Nyamekye Awortwie-Grant

Personal information
- Full name: Louis Nyamekye Awortwie-Grant
- Date of birth: August 7, 2000 (age 26)
- Place of birth: Tübingen, Germany
- Height: 1.93 m (6 ft 4 in)
- Position: Centre-back

Team information
- Current team: SC Paderborn
- Number: 4

Youth career
- TV Derendingen
- SSV Reutlingen 05
- TSG Balingen

Senior career*
- Years: Team / Apps / (Gls)
- –2020: VfB Neckarrems / 3 / (0)
- 2020–2022: VfL Pfullingen / 39 / (4)
- 2022–2024: TSG Balingen / 25 / (1)
- 2024–2025: Stuttgarter Kickers / 20 / (1)
- 2025–2026: Energie Cottbus / 33 / (0)
- 2026–: SC Paderborn / 0 / (0)

= Nyamekye Awortwie-Grant =

German footballer

Louis Nyamekye Awortwie-Grant (born 7 August 2000) is a German footballer who plays as a centre-back for SC Paderborn 07.

== Early life ==
Awortwie-Grant is a product of the youth academies of the German clubs TV Derendingen, SSV Reutlingen 05 and TSG Balingen.

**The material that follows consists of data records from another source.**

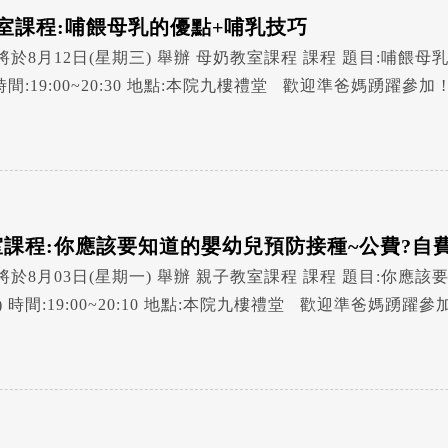
教室課程:哺餵母乳的優點+哺乳技巧
-family: "標楷體", "Micr
JhengHei", "Helvetica Neue", Arial, sans-serif; font-size:20px; }
室課程:你應該要知道的嬰幼兒預防接種~公費?自費
院敬上
-family: "標楷體", "Micr
JhengHei", "Helvetica Neue", Arial, sans-serif; font-size:20px; }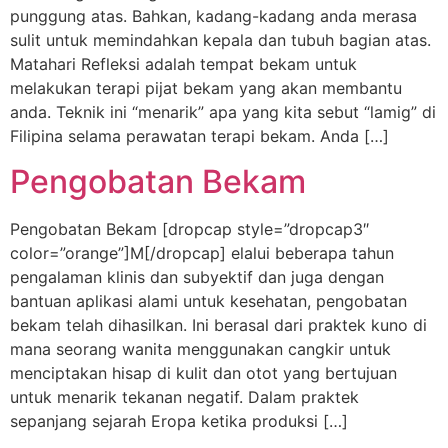
punggung atas. Bahkan, kadang-kadang anda merasa
sulit untuk memindahkan kepala dan tubuh bagian atas.
Matahari Refleksi adalah tempat bekam untuk
melakukan terapi pijat bekam yang akan membantu
anda. Teknik ini “menarik” apa yang kita sebut “lamig” di
Filipina selama perawatan terapi bekam. Anda […]
Pengobatan Bekam
Pengobatan Bekam [dropcap style=”dropcap3″
color=”orange”]M[/dropcap] elalui beberapa tahun
pengalaman klinis dan subyektif dan juga dengan
bantuan aplikasi alami untuk kesehatan, pengobatan
bekam telah dihasilkan. Ini berasal dari praktek kuno di
mana seorang wanita menggunakan cangkir untuk
menciptakan hisap di kulit dan otot yang bertujuan
untuk menarik tekanan negatif. Dalam praktek
sepanjang sejarah Eropa ketika produksi […]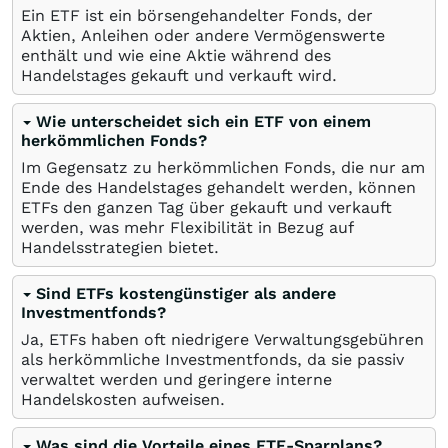
Ein ETF ist ein börsengehandelter Fonds, der
Aktien, Anleihen oder andere Vermögenswerte
enthält und wie eine Aktie während des
Handelstages gekauft und verkauft wird.
Wie unterscheidet sich ein ETF von einem
herkömmlichen Fonds?
Im Gegensatz zu herkömmlichen Fonds, die nur am
Ende des Handelstages gehandelt werden, können
ETFs den ganzen Tag über gekauft und verkauft
werden, was mehr Flexibilität in Bezug auf
Handelsstrategien bietet.
Sind ETFs kostengünstiger als andere
Investmentfonds?
Ja, ETFs haben oft niedrigere Verwaltungsgebühren
als herkömmliche Investmentfonds, da sie passiv
verwaltet werden und geringere interne
Handelskosten aufweisen.
Was sind die Vorteile eines ETF-Sparplans?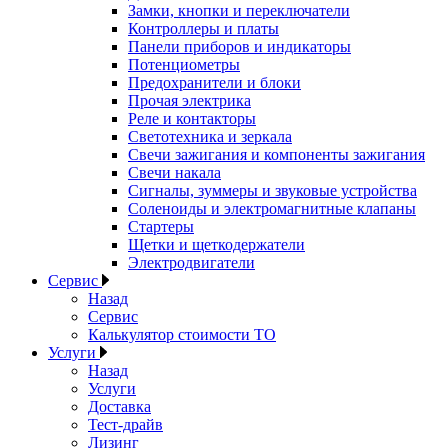
Замки, кнопки и переключатели
Контроллеры и платы
Панели приборов и индикаторы
Потенциометры
Предохранители и блоки
Прочая электрика
Реле и контакторы
Светотехника и зеркала
Свечи зажигания и компоненты зажигания
Свечи накала
Сигналы, зуммеры и звуковые устройства
Соленоиды и электромагнитные клапаны
Стартеры
Щетки и щеткодержатели
Электродвигатели
Сервис
Назад
Сервис
Калькулятор стоимости ТО
Услуги
Назад
Услуги
Доставка
Тест-драйв
Лизинг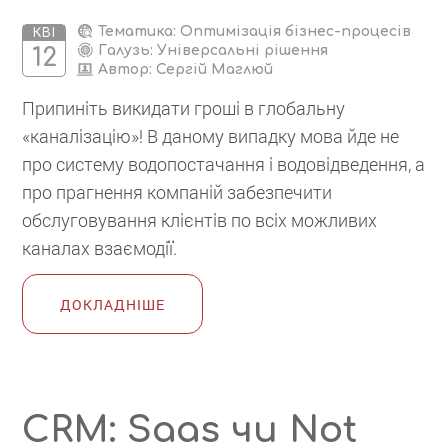
Тематика: Оптимізація бізнес-процесів
КВІ
Галузь: Універсальні рішення
12
Автор:
Сергій Маглюй
Припиніть викидати гроші в глобальну
«каналізацію»! В даному випадку мова йде не
про систему водопостачання і водовідведення, а
про прагнення компаній забезпечити
обслуговування клієнтів по всіх можливих
каналах взаємодії.
ДОКЛАДНІШЕ
CRM: Saas чи Not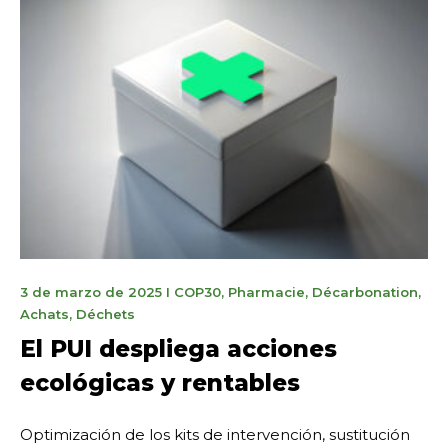
19
3 de marzo de 2025
I
COP30
,
Pharmacie
,
Décarbonation
,
novembre
Achats
,
Déchets
2025
El PUI despliega acciones
ecológicas y rentables
Optimización de los kits de intervención, sustitución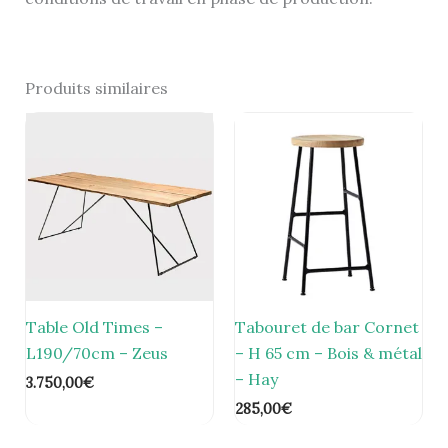
Produits similaires
Table Old Times –
Tabouret de bar Cornet
L190/70cm – Zeus
– H 65 cm – Bois & métal
– Hay
3.750,00
€
285,00
€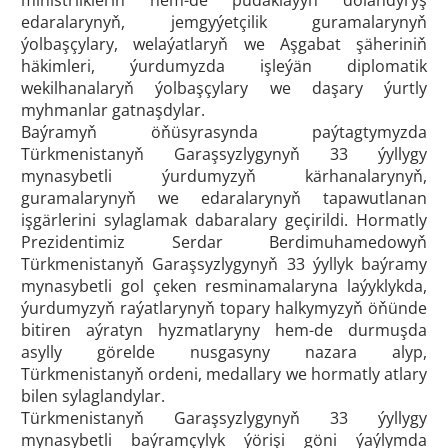
ministrlikleriň hem-de pudaklaýyn dolandyryş
edaralarynyň, jemgyýetçilik guramalarynyň
ýolbaşçylary, welaýatlaryň we Aşgabat şäheriniň
häkimleri, ýurdumyzda işleýän diplomatik
wekilhanalaryň ýolbaşçylary we daşary ýurtly
myhmanlar gatnaşdylar.
Baýramyň öňüsyrasynda paýtagtymyzda
Türkmenistanyň Garaşsyzlygynyň 33 ýyllygy
mynasybetli ýurdumyzyň kärhanalarynyň,
guramalarynyň we edaralarynyň tapawutlanan
işgärlerini sylaglamak dabaralary geçirildi. Hormatly
Prezidentimiz Serdar Berdimuhamedowyň
Türkmenistanyň Garaşsyzlygynyň 33 ýyllyk baýramy
mynasybetli gol çeken resminamalaryna laýyklykda,
ýurdumyzyň raýatlarynyň topary halkymyzyň öňünde
bitiren aýratyn hyzmatlaryny hem-de durmuşda
asylly görelde nusgasyny nazara alyp,
Türkmenistanyň ordeni, medallary we hormatly atlary
bilen sylaglandylar.
Türkmenistanyň Garaşsyzlygynyň 33 ýyllygy
mynasybetli baýramçylyk ýörişi göni ýaýlymda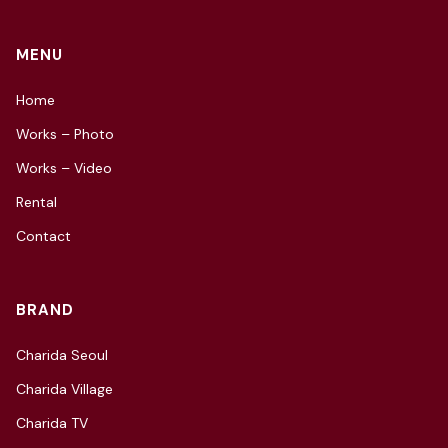
MENU
Home
Works – Photo
Works – Video
Rental
Contact
BRAND
Charida Seoul
Charida Village
Charida TV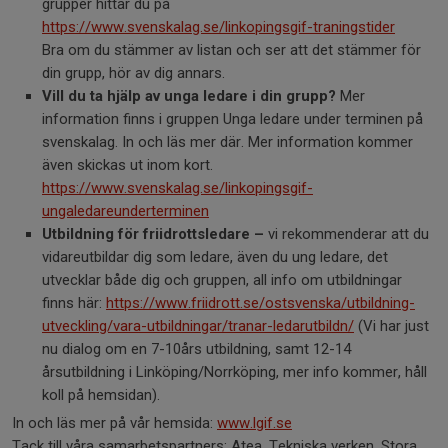
grupper hittar du på
https://www.svenskalag.se/linkopingsgif-traningstider
Bra om du stämmer av listan och ser att det stämmer för
din grupp, hör av dig annars.
Vill du ta hjälp av unga ledare i din grupp?
Mer
information finns i gruppen Unga ledare under terminen på
svenskalag. In och läs mer där. Mer information kommer
även skickas ut inom kort.
https://www.svenskalag.se/linkopingsgif-
ungaledareunderterminen
Utbildning för friidrottsledare –
vi rekommenderar att du
vidareutbildar dig som ledare, även du ung ledare, det
utvecklar både dig och gruppen, all info om utbildningar
finns här:
https://www.friidrott.se/ostsvenska/utbildning-
utveckling/vara-utbildningar/tranar-ledarutbildn/
(Vi har just
nu dialog om en 7-10års utbildning, samt 12-14
årsutbildning i Linköping/Norrköping, mer info kommer, håll
koll på hemsidan).
In och läs mer på vår hemsida:
www.lgif.se
Tack till våra samarbetspartners: Atea, Tekniska verken, Stora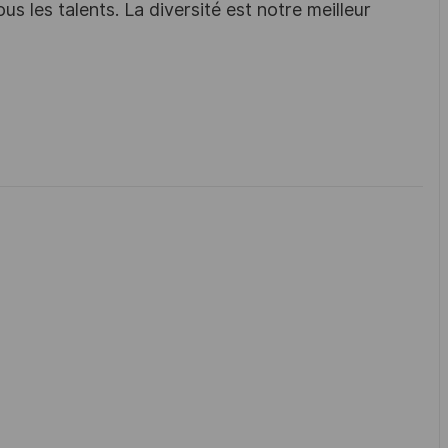
s les talents. La diversité est notre meilleur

He played for VfB Neckarrems during the 2019–20 season, transferring to VfL Pfullingen in 2020. He joined TSG Balingen in the Regionalliga Südwest in the summer of 2022, and helped them win the 2022–23 Verbandspokal. On 15 June 2024, he transferred to Stuttgarter Kickers in the Regionalliga. On 31 May 2025, he moved to Energie Cottbus in the 3. Liga and in his debut season helped them earn promotion to the 2. Bundesliga.

On 11 June 2026, he transferred to newly promoted Bundesliga club SC Paderborn 07 on a free transfer.

==Personal life==
Born in Germany, Awortwie-Grant is of Ghanaian and German descent.